● SUPPLIED DATA
▶

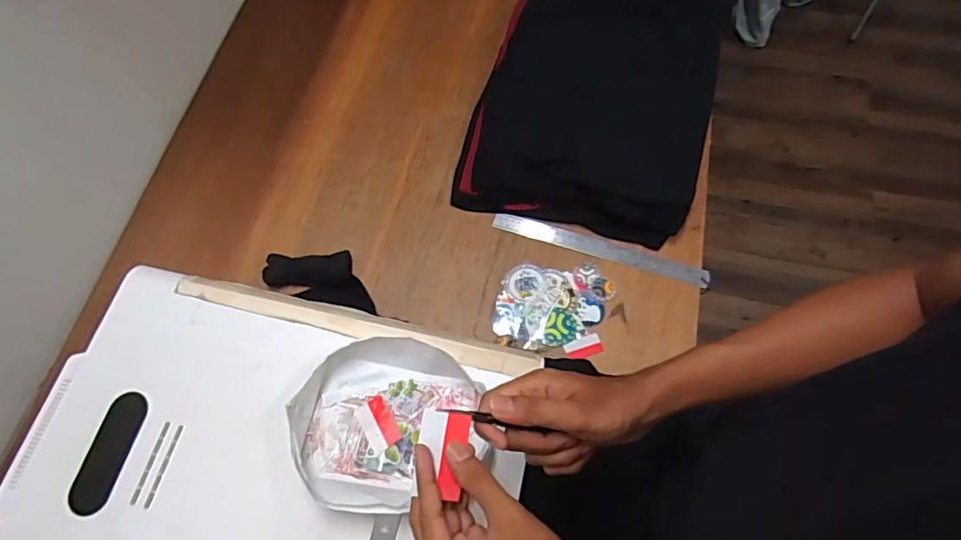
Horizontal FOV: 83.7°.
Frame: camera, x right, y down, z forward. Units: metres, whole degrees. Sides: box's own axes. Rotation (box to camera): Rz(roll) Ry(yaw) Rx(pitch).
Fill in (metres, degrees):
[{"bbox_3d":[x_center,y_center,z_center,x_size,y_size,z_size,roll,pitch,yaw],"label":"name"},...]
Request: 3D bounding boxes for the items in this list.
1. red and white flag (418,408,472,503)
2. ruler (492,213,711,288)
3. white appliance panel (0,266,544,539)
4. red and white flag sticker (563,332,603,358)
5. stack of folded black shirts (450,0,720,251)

◀
▶

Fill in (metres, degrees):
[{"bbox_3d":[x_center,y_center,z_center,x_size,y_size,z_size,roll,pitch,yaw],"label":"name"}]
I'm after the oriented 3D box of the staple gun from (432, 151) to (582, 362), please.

◀

● TASK PROMPT
The stretch of entries above that starts with the line containing "Horizontal FOV: 83.7°." and goes on through the line containing "Request: 3D bounding" is to be transcribed exactly, and no other line is to be transcribed.

● WRITTEN REPLY
Horizontal FOV: 83.7°.
Frame: camera, x right, y down, z forward. Units: metres, whole degrees. Sides: box's own axes. Rotation (box to camera): Rz(roll) Ry(yaw) Rx(pitch).
Fill in (metres, degrees):
[{"bbox_3d":[x_center,y_center,z_center,x_size,y_size,z_size,roll,pitch,yaw],"label":"name"},...]
Request: 3D bounding boxes for the items in this list.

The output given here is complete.